Tuesday, May 23, 2017

DHS: More than 600K visitors overstayed visas in 2016

The Hill 
By Mark Hensch
May 22, 2017

The Department of Homeland Security reported Monday that more than 600,000 foreign travelers legally entered the U.S. in 2016 and then overstayed their visas.

“Identifying overstays is important for national security, public safety, immigration enforcement, and processing applications for immigration benefits,” the report said.

The report described “an overstay [as] a nonimmigrant who was lawfully admitted to the United States for an authorized period, but remained in the United States beyond his or her period of lawful admission.”

The document said 739,470 foreigners remained in the U.S. in 2016 for some time after their visas expired.

The number dropped to 628,799 foreigners by Sept. 30, 2016, it said, the end of fiscal 2016, before reaching 544,000 foreigners in January.

USA Today on Monday reported that the DHS had changed the visa categories it used to make the report for 2016, meaning the total number of visa overstays cannot be compared with the previous year.

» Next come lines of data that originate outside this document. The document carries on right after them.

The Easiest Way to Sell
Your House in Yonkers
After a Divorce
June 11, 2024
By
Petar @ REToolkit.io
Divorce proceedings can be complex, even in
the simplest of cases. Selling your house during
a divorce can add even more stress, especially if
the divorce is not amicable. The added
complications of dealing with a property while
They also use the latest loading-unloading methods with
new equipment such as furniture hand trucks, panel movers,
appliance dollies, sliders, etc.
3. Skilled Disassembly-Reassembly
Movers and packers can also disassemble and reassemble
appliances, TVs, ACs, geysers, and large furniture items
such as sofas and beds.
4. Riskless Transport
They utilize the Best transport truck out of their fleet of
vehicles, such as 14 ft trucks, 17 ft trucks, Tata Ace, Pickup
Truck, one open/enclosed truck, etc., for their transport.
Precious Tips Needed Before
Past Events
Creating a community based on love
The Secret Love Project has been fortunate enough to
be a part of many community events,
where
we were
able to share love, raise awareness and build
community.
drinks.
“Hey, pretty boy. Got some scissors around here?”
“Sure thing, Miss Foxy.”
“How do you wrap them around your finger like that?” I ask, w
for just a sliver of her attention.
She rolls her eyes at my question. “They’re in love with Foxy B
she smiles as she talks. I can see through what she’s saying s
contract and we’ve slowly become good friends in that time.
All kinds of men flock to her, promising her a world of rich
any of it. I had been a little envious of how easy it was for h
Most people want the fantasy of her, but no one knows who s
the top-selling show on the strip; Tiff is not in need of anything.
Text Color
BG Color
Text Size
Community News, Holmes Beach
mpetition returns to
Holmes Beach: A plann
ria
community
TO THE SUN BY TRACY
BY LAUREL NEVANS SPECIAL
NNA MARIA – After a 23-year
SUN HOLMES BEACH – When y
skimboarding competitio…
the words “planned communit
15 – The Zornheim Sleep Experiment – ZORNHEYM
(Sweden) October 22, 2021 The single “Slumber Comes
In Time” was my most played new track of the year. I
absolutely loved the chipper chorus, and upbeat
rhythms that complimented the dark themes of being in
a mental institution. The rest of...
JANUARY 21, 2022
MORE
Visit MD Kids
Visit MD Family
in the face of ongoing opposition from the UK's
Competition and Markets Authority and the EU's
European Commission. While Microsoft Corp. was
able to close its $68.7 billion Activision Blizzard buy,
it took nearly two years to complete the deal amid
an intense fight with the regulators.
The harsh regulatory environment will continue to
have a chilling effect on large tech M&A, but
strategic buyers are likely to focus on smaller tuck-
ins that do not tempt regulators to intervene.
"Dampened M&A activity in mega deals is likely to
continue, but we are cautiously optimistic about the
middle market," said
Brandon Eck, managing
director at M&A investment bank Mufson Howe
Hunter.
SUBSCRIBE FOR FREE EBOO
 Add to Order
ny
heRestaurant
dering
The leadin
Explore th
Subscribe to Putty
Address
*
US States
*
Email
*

The newspaper reported that 347,632 foreigners entered the U.S. in 2015 through the Visa Waiver Program, B-1 business visas or B-2 tourism visas before overstaying once their visas expired.

USA Today reported that number rose to 392,276 last year, marking a 13 percent increase in visa overstays.

People overstaying their visas make up an estimated 40 percent of the 11 million undocumented immigrants living in the U.S., it reported.

Visa overstays reportedly represented about 1.2 percent of the 50 million people who arrived in the U.S. in 2016 through America’s airports and seaports.